Le séisme du Teil a obligé la ville à repenser l’aménagement du territoire. De nombreux bâtiments vont être détruits puis reconstruits. Mais pour le maire, l’attractivité de la commune reste intacte.
Un séisme à part
Le séisme du Teil a surpris tout le monde. De faible profondeur à environ 1 km, ses ruptures de surface et son accélération forte du sol en font un séisme à part dans l'histoire des tremblements de terre en France métropolitaine. Si ce tremblement de terre est bien d'origine naturelle, il s'est cependant produit sur une faille qui n'était pas considérée comme active par les spécialistes : la faille de la Rouvière. Cette faille qui mesure au moins une dizaine de kilomètres, a cassé sur 5 km de long et 1 à 2 km de large selon l'Institut des Risques majeurs. Cette faille avait déjà probablement subi un tremblement de terre de la même intensité il y a quelques milliers d'années.

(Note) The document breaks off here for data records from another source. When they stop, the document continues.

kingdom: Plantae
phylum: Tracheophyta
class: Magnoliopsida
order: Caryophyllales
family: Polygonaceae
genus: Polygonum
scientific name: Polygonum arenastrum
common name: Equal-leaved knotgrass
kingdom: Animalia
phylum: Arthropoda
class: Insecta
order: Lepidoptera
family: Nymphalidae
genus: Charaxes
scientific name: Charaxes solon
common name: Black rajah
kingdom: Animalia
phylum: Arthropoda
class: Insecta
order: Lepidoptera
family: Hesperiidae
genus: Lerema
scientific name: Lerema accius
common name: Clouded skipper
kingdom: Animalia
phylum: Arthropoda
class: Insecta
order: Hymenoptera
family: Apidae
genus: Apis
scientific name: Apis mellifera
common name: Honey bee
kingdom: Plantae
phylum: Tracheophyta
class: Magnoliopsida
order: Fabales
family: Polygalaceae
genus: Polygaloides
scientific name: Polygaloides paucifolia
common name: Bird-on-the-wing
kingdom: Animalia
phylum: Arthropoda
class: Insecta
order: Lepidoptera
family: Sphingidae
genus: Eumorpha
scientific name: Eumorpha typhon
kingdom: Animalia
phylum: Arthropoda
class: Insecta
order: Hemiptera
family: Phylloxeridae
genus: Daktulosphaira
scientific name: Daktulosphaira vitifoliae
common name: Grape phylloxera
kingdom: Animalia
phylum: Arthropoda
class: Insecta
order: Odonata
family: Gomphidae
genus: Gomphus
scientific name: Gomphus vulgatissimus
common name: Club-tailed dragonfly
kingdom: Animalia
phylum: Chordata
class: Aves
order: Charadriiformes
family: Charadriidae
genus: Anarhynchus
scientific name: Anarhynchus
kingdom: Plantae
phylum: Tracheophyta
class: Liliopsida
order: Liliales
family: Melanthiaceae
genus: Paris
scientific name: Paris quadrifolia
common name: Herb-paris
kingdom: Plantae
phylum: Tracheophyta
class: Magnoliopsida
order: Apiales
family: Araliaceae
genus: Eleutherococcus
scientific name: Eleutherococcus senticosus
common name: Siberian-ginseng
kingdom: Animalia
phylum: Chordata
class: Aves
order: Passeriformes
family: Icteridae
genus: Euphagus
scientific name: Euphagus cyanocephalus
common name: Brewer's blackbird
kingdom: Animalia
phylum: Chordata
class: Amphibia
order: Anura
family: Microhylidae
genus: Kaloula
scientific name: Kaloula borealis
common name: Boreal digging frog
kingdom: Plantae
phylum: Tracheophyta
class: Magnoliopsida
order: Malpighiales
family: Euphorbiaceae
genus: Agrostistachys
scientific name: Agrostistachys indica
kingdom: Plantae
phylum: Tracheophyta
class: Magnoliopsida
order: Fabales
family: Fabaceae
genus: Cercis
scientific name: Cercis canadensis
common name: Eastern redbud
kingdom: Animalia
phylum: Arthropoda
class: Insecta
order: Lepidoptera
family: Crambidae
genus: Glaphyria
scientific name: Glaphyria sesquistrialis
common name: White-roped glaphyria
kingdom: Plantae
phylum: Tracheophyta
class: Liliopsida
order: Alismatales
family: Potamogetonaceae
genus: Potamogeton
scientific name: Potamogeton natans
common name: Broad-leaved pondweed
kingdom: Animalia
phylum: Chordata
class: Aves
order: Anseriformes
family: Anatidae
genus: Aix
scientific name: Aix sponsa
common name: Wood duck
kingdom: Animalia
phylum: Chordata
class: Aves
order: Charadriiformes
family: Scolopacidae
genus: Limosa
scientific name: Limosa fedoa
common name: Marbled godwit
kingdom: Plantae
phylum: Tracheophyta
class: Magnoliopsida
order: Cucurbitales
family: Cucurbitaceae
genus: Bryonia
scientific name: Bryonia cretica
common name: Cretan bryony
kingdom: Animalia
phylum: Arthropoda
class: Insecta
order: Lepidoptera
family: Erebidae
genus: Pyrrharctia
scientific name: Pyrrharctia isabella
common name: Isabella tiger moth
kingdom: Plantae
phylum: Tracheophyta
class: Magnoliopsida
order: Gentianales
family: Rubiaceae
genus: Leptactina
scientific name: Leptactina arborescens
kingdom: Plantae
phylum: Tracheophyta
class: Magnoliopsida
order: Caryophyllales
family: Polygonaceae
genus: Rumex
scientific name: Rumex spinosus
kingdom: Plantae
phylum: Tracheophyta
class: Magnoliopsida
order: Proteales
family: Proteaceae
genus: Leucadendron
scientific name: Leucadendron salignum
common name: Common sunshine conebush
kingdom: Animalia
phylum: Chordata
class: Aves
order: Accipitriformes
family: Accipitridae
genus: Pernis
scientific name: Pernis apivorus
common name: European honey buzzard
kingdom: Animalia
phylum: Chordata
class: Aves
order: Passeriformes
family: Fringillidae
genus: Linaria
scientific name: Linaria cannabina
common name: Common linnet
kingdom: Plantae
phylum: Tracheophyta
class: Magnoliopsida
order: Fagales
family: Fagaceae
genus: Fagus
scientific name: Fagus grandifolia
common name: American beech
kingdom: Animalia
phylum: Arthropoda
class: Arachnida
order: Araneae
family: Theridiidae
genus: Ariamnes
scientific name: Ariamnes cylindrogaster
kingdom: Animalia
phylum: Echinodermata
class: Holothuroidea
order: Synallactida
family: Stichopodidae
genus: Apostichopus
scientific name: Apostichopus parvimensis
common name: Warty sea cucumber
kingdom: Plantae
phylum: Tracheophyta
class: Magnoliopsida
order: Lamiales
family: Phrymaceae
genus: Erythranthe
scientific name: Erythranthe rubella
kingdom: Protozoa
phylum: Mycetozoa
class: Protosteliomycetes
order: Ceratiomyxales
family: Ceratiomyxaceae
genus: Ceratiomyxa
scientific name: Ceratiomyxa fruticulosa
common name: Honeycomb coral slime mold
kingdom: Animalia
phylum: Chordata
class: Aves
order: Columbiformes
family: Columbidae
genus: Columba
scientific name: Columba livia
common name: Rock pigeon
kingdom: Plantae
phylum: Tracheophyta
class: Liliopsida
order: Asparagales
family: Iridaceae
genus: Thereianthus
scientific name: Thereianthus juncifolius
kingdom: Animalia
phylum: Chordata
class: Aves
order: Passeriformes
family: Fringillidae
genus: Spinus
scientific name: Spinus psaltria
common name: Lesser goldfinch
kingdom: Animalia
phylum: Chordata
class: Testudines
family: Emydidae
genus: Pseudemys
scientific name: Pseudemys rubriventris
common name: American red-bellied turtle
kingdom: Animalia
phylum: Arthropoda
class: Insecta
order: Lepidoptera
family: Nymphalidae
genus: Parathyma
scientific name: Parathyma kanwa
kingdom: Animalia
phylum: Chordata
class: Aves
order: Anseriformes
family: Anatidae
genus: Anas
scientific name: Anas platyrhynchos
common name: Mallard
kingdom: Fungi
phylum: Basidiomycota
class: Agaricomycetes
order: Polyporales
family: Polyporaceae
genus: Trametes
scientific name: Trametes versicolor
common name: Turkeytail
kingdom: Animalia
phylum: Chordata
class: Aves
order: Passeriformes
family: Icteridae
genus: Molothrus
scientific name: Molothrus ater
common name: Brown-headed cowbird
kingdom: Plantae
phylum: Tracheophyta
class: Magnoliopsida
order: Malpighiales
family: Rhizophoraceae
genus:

Mais d'autres phénomènes ont pu favoriser, accélérer le déclenchement de cette secousse. Les chercheurs travaillent sur deux hypothèses : le rôle de la carrière voisine et la pluviométrie.
Car rapidement, les habitants, les médias et les scientifiques se sont posés la question de l'origine anthropique du séisme. Dans la zone de l'épicentre se trouve une carrière historique. Depuis le début du 19e, un grand volume de roches a été extrait du sous-sol.
Si les modélisations réalisées par les sismologues ont révélé que l’activité de la carrière a pu avoir une incidence sur le déclenchement du séisme, elles pointent aussi les événements hydro-climatiques précédant le séisme. Deux facteurs qui ont pu jouer un rôle dans le déclenchement et la localisation du tremblement de terre. Il avait beaucoup plu le mois précédent. L'infiltration de ces pluies a-t-elle entraîné une modification du sous-sol ?
Les travaux des scientifiques vont se poursuivent dans les années à venir dans cette partie de la vallée du Rhône. Les leçons du séisme du Teil : revoir à la hausse l’aléa sismique de ce secteur où la vulnérabilité humaine et industrielle est importante.